Teoriyi atan kişinin hesaplarına göre iki görüntü arasında 1,7 arksaniyelik fark olmalıydı. 1 arksaniye 1 derecenin 3600’de biri kadardır bu arada. İşin ilginç yanı, bu teoriyi ortaya atan kişi tüm bu ölçümlerini uzayı gözlemleyerek değil, masa başında denklemler aracılığı ile yapmıştı.
Bu iş için olası olumsuz hava koşulları nedeniyle iki farklı bölgede çekim yapacak, iki ekip hazırlandı. Bir ekip Brezilya’nın yolunu tutarken, diğeri de Afrika’ya doğru yol aldı. Ölçümler yapıldı ve bilim dünyası nefesleri tutup gelecek haberi beklemeye başladı.

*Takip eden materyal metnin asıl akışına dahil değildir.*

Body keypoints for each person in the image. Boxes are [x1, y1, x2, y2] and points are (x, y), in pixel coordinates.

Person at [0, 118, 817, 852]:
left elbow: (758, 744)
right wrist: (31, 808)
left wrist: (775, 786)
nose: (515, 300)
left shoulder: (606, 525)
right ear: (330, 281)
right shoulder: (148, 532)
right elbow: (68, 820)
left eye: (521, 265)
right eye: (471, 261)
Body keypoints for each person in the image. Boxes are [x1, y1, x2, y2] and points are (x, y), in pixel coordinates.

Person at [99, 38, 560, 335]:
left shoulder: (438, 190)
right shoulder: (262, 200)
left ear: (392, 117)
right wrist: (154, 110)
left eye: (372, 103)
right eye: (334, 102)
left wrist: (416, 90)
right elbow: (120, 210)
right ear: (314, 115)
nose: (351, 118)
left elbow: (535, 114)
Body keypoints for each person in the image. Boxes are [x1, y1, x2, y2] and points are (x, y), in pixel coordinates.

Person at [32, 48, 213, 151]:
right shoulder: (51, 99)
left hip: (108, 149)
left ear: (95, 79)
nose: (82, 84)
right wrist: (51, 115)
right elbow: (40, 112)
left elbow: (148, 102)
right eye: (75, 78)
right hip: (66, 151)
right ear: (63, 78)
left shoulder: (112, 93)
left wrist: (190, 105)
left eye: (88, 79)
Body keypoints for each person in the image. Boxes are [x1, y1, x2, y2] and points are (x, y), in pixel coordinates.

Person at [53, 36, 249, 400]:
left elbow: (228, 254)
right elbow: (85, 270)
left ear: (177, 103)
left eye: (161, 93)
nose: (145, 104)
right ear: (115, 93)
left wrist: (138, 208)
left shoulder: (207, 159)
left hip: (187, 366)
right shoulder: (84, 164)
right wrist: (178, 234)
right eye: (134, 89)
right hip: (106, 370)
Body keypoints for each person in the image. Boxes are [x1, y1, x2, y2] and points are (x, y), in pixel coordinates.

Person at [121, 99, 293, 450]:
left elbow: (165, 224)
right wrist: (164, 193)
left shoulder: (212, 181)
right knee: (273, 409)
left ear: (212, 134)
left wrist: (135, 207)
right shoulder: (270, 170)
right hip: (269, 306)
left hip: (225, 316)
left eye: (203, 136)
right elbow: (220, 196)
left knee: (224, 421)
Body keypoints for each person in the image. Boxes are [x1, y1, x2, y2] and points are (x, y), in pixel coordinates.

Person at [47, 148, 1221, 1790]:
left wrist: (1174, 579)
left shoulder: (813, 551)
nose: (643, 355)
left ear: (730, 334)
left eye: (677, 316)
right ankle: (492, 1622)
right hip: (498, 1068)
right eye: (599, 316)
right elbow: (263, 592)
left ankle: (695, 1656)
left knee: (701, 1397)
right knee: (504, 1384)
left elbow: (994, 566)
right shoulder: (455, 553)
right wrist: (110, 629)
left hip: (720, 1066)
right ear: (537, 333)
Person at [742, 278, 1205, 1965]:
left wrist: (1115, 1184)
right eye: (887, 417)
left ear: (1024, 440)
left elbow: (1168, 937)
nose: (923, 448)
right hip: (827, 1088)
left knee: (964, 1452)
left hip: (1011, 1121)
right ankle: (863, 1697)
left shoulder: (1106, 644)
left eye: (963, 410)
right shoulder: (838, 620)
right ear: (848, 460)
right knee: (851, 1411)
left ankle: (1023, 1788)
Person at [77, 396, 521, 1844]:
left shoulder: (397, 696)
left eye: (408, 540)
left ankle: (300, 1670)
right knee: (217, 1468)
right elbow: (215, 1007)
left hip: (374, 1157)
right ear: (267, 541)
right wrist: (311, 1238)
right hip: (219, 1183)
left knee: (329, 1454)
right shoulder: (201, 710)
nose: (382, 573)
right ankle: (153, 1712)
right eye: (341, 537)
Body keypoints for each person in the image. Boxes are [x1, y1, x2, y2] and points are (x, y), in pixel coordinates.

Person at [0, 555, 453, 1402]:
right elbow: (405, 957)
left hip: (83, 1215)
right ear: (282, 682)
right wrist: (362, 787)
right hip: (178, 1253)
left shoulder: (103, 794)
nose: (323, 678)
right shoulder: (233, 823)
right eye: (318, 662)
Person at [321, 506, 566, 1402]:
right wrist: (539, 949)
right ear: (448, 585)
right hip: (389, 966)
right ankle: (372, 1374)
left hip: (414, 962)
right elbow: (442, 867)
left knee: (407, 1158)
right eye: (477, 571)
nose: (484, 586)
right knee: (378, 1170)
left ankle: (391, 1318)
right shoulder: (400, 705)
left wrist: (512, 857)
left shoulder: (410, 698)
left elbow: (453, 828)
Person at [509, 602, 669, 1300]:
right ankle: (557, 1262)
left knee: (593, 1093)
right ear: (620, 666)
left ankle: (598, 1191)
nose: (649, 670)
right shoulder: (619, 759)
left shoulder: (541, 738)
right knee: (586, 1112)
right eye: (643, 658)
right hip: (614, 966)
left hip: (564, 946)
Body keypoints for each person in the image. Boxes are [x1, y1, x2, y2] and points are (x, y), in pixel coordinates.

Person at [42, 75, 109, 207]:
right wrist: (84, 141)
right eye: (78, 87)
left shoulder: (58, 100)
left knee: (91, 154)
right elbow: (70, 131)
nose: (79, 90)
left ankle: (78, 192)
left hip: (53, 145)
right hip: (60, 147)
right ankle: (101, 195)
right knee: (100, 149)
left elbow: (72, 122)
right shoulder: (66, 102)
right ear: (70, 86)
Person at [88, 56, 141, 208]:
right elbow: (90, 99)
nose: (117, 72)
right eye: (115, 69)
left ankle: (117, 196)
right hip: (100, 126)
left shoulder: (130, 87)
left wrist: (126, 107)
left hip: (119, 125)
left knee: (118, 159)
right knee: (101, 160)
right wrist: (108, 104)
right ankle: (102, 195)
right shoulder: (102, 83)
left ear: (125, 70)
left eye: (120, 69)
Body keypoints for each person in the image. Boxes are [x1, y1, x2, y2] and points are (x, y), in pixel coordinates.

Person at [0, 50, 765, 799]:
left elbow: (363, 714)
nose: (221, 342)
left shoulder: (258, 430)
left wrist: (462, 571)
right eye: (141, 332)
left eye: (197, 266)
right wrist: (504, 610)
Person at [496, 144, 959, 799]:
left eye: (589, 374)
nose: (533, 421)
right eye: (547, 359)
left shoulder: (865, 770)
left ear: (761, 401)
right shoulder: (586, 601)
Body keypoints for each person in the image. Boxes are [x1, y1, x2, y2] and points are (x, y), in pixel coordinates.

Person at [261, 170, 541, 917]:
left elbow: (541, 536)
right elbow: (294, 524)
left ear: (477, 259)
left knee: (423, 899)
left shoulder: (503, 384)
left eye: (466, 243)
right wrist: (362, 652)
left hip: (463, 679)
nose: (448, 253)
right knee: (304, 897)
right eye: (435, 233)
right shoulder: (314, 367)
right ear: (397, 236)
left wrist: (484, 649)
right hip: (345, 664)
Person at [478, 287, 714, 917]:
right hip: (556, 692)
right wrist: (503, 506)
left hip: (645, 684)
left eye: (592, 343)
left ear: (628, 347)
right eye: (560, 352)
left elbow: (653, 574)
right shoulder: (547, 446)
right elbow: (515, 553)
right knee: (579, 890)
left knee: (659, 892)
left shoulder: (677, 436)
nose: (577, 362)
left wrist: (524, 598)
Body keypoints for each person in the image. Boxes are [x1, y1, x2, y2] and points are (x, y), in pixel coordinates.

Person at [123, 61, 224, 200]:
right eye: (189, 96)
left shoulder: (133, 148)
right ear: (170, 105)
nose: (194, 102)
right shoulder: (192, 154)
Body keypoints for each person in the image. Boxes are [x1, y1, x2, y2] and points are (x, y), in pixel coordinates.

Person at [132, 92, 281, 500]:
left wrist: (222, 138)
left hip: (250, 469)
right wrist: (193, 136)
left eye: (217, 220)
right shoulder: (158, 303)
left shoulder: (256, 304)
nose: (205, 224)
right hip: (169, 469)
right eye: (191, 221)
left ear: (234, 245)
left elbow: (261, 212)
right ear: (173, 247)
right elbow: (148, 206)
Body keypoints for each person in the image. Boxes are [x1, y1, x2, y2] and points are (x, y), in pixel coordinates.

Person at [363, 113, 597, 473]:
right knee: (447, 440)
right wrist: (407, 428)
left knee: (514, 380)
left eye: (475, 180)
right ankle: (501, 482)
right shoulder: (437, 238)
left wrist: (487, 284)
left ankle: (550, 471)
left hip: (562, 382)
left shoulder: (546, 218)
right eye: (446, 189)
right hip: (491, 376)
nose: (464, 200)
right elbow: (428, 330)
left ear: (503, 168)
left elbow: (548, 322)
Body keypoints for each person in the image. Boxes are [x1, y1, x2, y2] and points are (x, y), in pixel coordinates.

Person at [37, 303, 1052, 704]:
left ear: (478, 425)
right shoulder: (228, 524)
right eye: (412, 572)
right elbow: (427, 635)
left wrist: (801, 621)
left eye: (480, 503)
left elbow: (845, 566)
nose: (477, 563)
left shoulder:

O günkü koşullar altında aylar süren bu bekleyiş, sonucunda Eddington, Brezilya ve Afrika’dan alınan yıldız görüntülerini analiz ederek, fotoğraflarda belirlenen yıldız pozisyonlarının arasındaki farkları 1,61 ve 1,98 arksaniye olarak açıklamasıyla sonlandı.
Bir kişi oturduğu yerden, uzayda olup bitenleri inanılmaz netlik ile tahmin etmişti. Bu kişi herkesin bildiği gibi, Einstein’dı. Cisimlerin uzay-zamanı büktüğü iddiası gerçekti. Newton’un “uzay statiktir” düşüncesi geçerliliğini yitirmişti.
Einstein uzun zamandır rölativite teorisi üzerine çalışıyordu. Işığın büküldüğünü düşünüyor ancak mevcut Öklid geometrisi kapsamında bunu ispatlayamıyordu. İspatı için üç boyutlu geometri bilgisi gerekliydi ancak ne yazık ki kendisi bu bilgiye sahip değildi. Ancak neye ihtiyacı olduğunu biliyordu. Dünyada bu teoriyi bilenler vardı ve Einstein onlara ulaşmalıydı.
İşe Alman matematikçi Gauss’un kitaplarını okuyarak başladı. Devamında da Öklid dışı geometrinin temellerini atan Riemann’ın fikirlerini öğrendi. Başka bir matematikçi olan Marcel Grossmann’la yaptıkları çalışmalar sonucunda nihayet büyük teorisini ortaya koyabilecek donanıma sahip olmuştu. Işığın bükülmesi, uzay zamana bağlı 4. boyut fikri de bu matematiksel altyapının bir sonucu olarak bilime armağan oldu.
Matematiğin fiziğe yaptığı bu katkı o yıllarda birçok bilim dalını da etkiledi. Herkes devamında matematik kullanarak dünyayı keşfetmenin büyüsüne kapıldı. Bu durum sadece fizikçileri değil, ekonomistleri bile etkiledi zamanla. Sonuçta üretim, tüketim, harcama hepsi sayılarla ifade edilen değerlerdi. 20. yüzyılın ikinci yarısından itibaren matematiksel modeller birçok bilimde kullanılmaya başlandı.
Einstein’ın genel görelilik kuramı, karadeliklerin davranışından gezegen yörüngelerinin hesaplanmasına, kütleçekimsel mercek etkisinden Büyük Patlama olayına, karanlık madde ölçümlerinden genişleyen evren modellerine kadar pek çok farklı alanda son derece başarılı sonuçlar verdi ve modern fiziğin temelini değiştirdi.
Ancak Einstein belki de farkında olmadan bir devrim yapmıştı aslında, bu bilişsel devrim ve tetikledikleri ile devamında gelen hiçbir şey artık eskisi gibi olmayacaktı…
Eğer Einstein olmasaydı, bilim nerede takılı kalırdı, bunu kestirmek çok güç.